Страница 58 из 85
Его ничуть не удивляло, что империя предпочитала скрывать программы, показываемые на первом уровне. Люди, которые так серьезно относились к чинам, протоколу, форме, по вполне понятным причинам не обнародовали такие вещи, какими бы безобидными те ни казались. Со вторым уровнем дело обстояло иначе. Гурдже решил, что этот уровень слегка намекает на игру, и мог понять их смущение в связи с этим. Было понятно, что удовольствие на уровне два было не удовольствием от чужого наслаждения и проецирования его на себя. Здесь оно достигалось от зрелища человеческого унижения: одни были жертвами, другие наслаждались за их счет. Уровень один был отдан сексу; второй — тому, что интересовало империю явно больше, хотя и от первого она никак не могла отказаться.
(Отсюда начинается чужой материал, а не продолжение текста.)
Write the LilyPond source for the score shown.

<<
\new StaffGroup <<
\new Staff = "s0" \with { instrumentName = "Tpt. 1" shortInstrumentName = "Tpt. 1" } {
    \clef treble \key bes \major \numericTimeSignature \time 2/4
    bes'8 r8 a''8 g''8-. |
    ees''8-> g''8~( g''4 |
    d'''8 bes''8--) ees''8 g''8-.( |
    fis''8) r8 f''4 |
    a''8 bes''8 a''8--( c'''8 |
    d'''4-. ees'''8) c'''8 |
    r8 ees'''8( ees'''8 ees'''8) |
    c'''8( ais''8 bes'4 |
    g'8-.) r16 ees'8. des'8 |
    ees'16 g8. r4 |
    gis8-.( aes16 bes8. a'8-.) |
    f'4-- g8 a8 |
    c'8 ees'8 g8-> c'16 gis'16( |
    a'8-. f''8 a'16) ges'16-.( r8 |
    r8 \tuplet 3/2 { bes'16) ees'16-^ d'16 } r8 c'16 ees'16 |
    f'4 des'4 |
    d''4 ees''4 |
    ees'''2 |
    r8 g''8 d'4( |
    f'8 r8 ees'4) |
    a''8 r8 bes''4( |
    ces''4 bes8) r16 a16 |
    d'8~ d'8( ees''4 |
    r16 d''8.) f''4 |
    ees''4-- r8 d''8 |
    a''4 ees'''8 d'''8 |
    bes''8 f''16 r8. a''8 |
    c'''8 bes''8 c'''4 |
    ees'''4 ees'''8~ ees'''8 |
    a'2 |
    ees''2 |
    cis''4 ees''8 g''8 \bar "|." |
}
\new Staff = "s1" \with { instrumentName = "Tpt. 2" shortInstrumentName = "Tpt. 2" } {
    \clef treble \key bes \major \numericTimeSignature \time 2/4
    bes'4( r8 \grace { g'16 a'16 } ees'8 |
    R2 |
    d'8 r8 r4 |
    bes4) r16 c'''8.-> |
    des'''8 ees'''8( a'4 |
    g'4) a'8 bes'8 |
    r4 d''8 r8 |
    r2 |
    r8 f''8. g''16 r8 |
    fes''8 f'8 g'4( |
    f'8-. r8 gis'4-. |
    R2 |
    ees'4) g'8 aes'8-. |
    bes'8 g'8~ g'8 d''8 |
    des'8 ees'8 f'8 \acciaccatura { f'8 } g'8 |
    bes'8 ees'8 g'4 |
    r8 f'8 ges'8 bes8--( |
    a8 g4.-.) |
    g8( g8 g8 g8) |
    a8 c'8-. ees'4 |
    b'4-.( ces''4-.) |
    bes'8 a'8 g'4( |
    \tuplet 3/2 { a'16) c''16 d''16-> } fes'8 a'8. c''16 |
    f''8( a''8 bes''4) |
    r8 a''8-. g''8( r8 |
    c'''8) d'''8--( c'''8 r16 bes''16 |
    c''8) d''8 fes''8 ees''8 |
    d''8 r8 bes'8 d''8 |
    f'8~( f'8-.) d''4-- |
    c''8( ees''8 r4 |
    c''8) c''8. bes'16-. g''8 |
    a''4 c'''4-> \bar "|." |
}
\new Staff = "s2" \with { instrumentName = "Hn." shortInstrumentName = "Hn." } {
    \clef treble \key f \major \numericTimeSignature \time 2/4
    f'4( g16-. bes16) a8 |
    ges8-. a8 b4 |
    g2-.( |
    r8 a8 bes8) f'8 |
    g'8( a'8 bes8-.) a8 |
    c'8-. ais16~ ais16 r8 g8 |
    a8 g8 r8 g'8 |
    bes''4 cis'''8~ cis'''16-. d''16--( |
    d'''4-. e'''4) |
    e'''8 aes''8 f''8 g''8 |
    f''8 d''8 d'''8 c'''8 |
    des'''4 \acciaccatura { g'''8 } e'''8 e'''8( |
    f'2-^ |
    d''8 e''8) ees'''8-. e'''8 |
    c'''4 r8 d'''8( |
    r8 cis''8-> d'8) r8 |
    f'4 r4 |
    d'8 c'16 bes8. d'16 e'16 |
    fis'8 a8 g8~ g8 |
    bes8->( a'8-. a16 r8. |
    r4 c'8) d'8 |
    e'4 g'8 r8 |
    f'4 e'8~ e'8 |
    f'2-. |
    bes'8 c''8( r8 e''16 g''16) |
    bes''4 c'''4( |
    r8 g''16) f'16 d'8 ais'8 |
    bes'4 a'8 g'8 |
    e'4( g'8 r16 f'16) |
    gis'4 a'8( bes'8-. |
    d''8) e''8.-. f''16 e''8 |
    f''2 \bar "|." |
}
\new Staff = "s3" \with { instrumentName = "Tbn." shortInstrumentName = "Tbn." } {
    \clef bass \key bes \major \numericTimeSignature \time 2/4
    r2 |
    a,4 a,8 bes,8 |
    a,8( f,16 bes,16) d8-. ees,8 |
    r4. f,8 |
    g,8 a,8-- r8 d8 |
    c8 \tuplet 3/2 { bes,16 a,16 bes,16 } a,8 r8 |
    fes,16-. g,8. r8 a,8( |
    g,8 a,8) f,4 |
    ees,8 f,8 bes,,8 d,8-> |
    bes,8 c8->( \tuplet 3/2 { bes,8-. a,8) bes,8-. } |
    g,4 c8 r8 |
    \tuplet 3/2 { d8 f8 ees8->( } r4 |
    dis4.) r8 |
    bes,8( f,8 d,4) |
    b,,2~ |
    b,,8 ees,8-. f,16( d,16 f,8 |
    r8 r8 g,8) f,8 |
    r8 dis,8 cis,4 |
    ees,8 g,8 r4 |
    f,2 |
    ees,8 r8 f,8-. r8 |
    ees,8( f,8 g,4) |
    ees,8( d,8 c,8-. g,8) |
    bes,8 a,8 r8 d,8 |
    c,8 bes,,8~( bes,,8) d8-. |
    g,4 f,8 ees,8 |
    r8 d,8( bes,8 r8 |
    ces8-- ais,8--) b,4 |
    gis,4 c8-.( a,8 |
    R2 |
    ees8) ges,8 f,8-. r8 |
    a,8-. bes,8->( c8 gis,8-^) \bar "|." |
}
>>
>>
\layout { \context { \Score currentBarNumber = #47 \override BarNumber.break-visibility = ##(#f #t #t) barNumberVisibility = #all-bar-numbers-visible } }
— А теперь уровень три, — сказал автономник.
Гурдже смотрел на экран.
Флер-Имсахо смотрел на Гурдже.
Глаза человека сверкали в свете экрана, неиспользованные фотоны отражались от радужки. Поначалу зрачки его расширились, потом сузились, превратились в точки. Автономник ждал, когда эти большие неподвижные глаза наполнятся влагой, когда крохотные мышцы вокруг глаз автоматически опустят веки, когда человек затрясет головой и отвернется. Но ничего этого не случилось. Экран притягивал к себе взгляд человека, словно бесконечно легкие частицы света с экрана отражались от стен, заставляя смотрящего подвинуться вперед и, слегка покачиваясь, держаться, перед тем как упасть. А пока человек впился в мигающий экран, похожий на замершую луну.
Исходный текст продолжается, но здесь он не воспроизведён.